Highlights & Insights¶

Successful application of ICL to coordinate regression: Image cropping essentially involves predicting bounding box coordinates, transferring the ICL capability of VLMs from NLP to precise numerical prediction.
Generalizable paradigm of feedback-driven iterative refinement: Scoring VLM outputs via an external evaluator and feeding them back to the model is highly applicable to other downstream VLM tasks.
The integration of CLIP retrieval and VILA scoring serves as a highly practical utility pipeline for image aesthetics-related tasks.
Valuable case of training-free methods surpassing training-based counterparts: Demonstrates that the in-context learning capabilities of large VLMs can replace task-specific supervised training.

Limitations & Future Work¶

High Computational/Financial Cost: Generating crops for each image requires 30 ICL examples + 6 candidates \(\times\) 2 rounds of iteration, incurring significant API call fees on Gemini 1.5 Pro.
Reliance on Closed-Source VLMs: Experiments primarily depend on Gemini 1.5 Pro and GPT-4o, preventing local deployment.
High Latency: Multiple rounds of VLM calls make inference speed considerably slower than conventional lightweight cropping networks.
The SRCC on GAICD (0.904) is in some extreme cases worse than the PCC performance (0.860, which is lower than some baseline scores like 0.893).
The performance of open-source VLMs (such as LLaVA or Qwen-VL) within this framework has not yet been investigated.
The choice of coordinate normalization scheme (1-1000) in the prompt lacks ablation analysis.

vs.
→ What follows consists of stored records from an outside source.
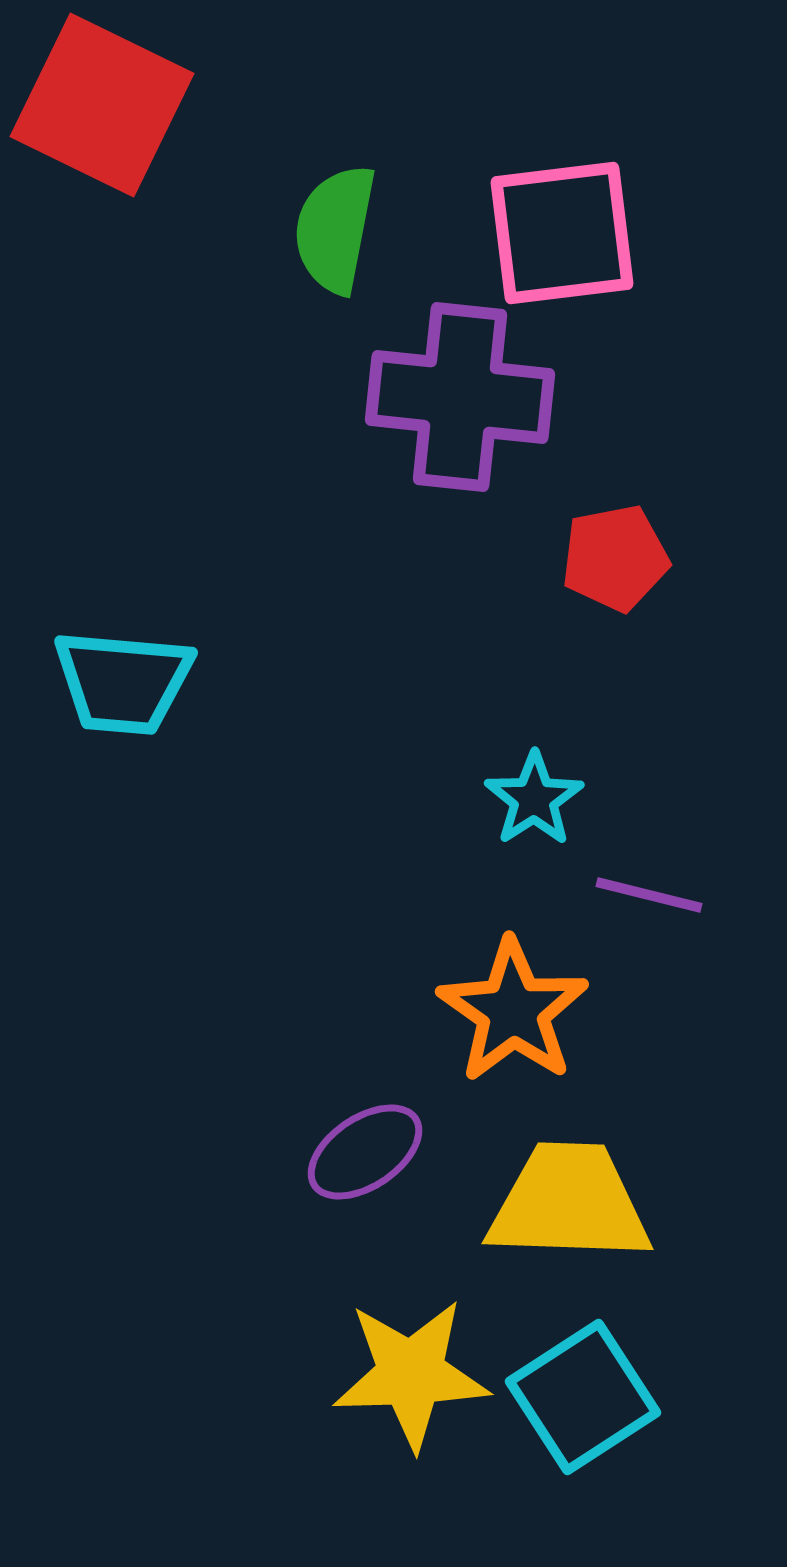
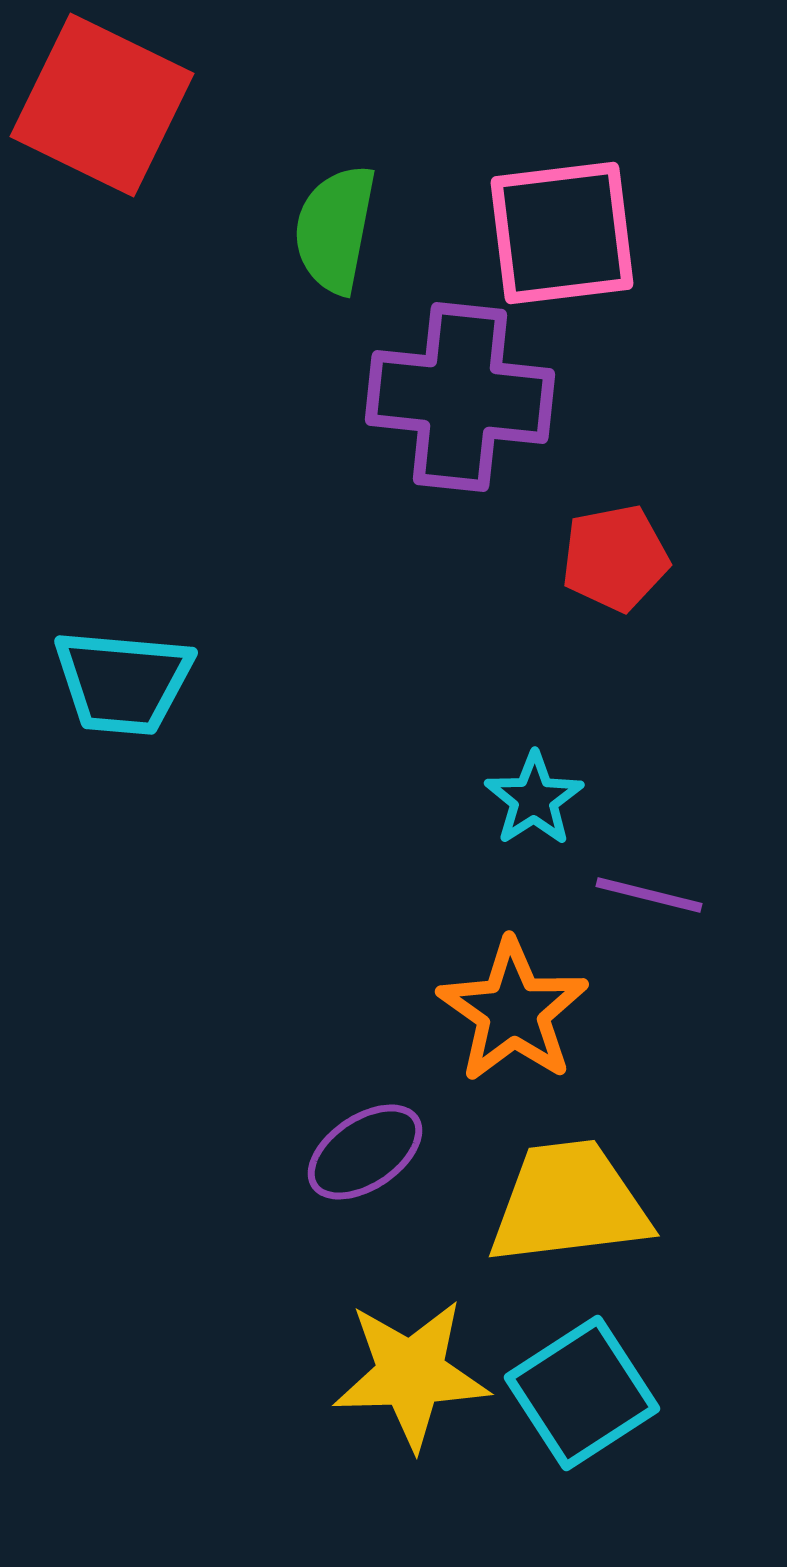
yellow trapezoid: rotated 9 degrees counterclockwise
cyan square: moved 1 px left, 4 px up
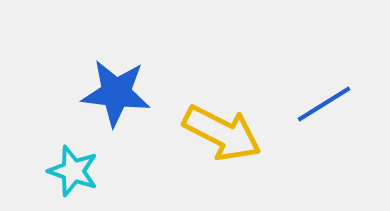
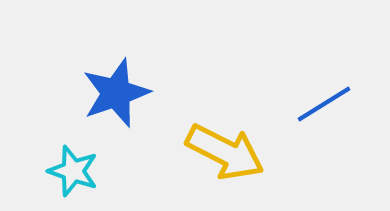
blue star: rotated 26 degrees counterclockwise
yellow arrow: moved 3 px right, 19 px down
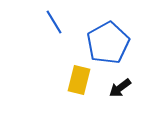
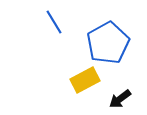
yellow rectangle: moved 6 px right; rotated 48 degrees clockwise
black arrow: moved 11 px down
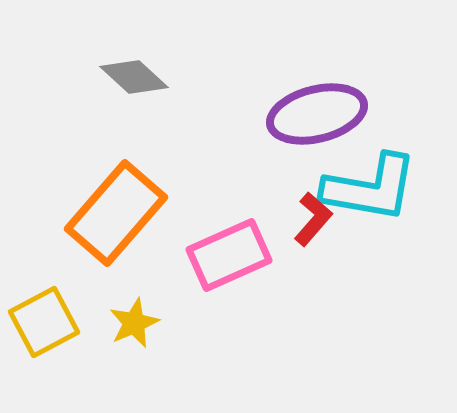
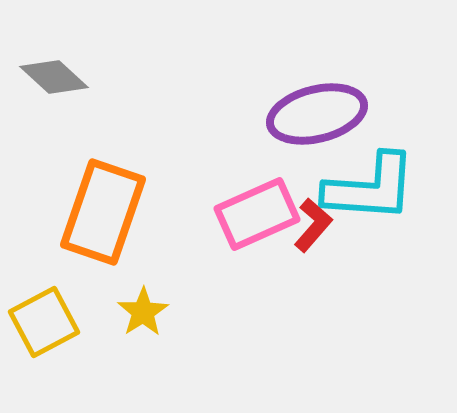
gray diamond: moved 80 px left
cyan L-shape: rotated 6 degrees counterclockwise
orange rectangle: moved 13 px left, 1 px up; rotated 22 degrees counterclockwise
red L-shape: moved 6 px down
pink rectangle: moved 28 px right, 41 px up
yellow star: moved 9 px right, 11 px up; rotated 9 degrees counterclockwise
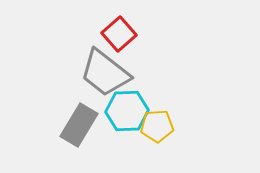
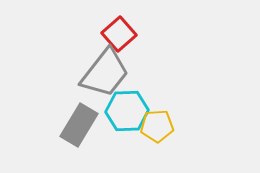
gray trapezoid: rotated 90 degrees counterclockwise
Supervised Methods like GAIC/TransView: Cropper significantly outperforms them without any training, illustrating that the general visual understanding capability of VLMs combined with appropriate ICL guidance can replace domain-specific networks.
vs. Directly Using GPT-4o/Gemini for Cropping: Native VLMs (even with CoT prompts) perform poorly on cropping tasks, indicating that both in-context example guidance and iterative feedback are indispensable.
vs. NLP ICL Methods: Successfully migrates the semantic similarity retrieval strategy of Liu et al. from NLP to vision-based coordinate regression tasks.

Rating¶

Novelty: ⭐⭐⭐⭐ First to apply VLM ICL to image cropping; the unified framework for three cropping tasks is cleverly designed.
Experimental Thoroughness: ⭐⭐⭐⭐ Comprehensive evaluation across three datasets, three cropping tasks, detailed ablation studies, and user studies.
Writing Quality: ⭐⭐⭐⭐ Clear structure, and the prompt design is fully detailed.
Value: ⭐⭐⭐⭐ High concept-verification value, demonstrating the potential of VLM ICL in coordinate prediction tasks, though practical deployment is constrained by cost and latency.